Nella mia ingenuità capii che le donne
single, al contrario di quelle sposate, possono avere
più relazioni contemporaneamente e che tutti quei
sotterfugi di mia zia fossero dovuti alla gelosia di
Mario. Del resto Mario non era un bell’uomo e
soprattutto non mi era simpatico per cui vedendo altri
uomini nel letto di mia zia mi sentii come risollevato.

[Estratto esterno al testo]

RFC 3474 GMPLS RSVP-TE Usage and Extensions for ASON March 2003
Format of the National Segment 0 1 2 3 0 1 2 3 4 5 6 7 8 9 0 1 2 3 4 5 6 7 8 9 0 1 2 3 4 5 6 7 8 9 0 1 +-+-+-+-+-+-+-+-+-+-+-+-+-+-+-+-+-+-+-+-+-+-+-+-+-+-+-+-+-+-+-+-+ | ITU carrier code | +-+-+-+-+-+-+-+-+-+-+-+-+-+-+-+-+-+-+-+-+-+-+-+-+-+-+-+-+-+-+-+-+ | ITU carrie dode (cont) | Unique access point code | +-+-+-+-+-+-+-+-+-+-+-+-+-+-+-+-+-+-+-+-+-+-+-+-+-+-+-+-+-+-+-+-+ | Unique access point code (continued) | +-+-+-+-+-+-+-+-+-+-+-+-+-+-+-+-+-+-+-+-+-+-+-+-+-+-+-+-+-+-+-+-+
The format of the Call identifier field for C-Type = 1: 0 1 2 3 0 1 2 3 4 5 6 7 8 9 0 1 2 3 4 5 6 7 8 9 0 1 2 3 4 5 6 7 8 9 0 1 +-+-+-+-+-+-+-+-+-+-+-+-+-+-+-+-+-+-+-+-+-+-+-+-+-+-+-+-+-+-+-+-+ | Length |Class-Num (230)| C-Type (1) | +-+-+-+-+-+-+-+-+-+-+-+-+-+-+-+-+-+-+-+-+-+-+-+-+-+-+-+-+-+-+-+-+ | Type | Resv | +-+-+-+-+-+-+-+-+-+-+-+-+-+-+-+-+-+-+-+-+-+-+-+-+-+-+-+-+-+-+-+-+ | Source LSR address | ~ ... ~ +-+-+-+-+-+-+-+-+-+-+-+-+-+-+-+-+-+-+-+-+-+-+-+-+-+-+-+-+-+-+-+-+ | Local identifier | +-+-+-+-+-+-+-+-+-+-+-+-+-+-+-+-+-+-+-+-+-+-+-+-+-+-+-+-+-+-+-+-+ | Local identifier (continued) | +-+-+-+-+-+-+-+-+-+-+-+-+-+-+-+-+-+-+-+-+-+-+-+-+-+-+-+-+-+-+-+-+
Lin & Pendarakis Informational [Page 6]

Comunque da quel giorno in me cambiò qualcosa e nelle
mie ore intime, disteso sul letto della mansarda,
fantasticavo di fare l’amore con lei o per lo meno,
nelle poche notti che rimaneva sola, di addormentarmi
sul suo seno grande, morbido e materno. Ero certo che in
quel via vai ci sarebbe stato un posticino anche per me,
naturalmente avrei tenuto la bocca chiusa e non avrei
detto nulla a Mario il barista.
Timido com’ero,
tenevo per me quelle fantasie e non presi mai
l’iniziativa, mi limitavo a spiarla quando ero sicuro
che non mi vedesse per poi lasciarmi andare di sera
nella solitudine del mio letto. Del resto con me zia
Emma si comportava come una madre inesperta
continuandomi a trattare come un bambino nonostante
avessi sedici anni compiuti. Ero sicuro che mai e
poi mai avrebbe pensato che a quell’età potessi avere
delle pulsioni sessuali e figuriamoci delle fantasie
erotiche nei suoi riguardi. Solo una volta a cena mi
chiese cosa facessi oltre lo studio e lo sport e se
avessi una qualche fidanzatina, disse proprio così, ma
ebbi la netta sensazione che me lo stesse chiedendo così
tanto per parlare e che poi non le interessasse molto,
qualunque fosse stata la mia risposta. Comunque le dissi
che non avevo nessuna ragazza e subito dopo, chissà
perché, aggiunsi che non avevo mai fatto l’amore. Lei
diventò rossa, si accese una sigaretta ed io stranamente
mi sentii più grande. Poi si riprese e mi disse
banalmente che alla mia età era più che normale. A quel
punto presi coraggio e le raccontai di Sabrina, la
ragazza che avevo conosciuto al mare, a Santa Severa
l’estate prima, qualcosa in effetti c’era stato,
c’eravamo baciati e in spiaggia avevamo fatto anche
altro, ma lei non aveva voluto fare l’amore completo. A
quel punto mia zia si alzò e sparecchiò la tavola.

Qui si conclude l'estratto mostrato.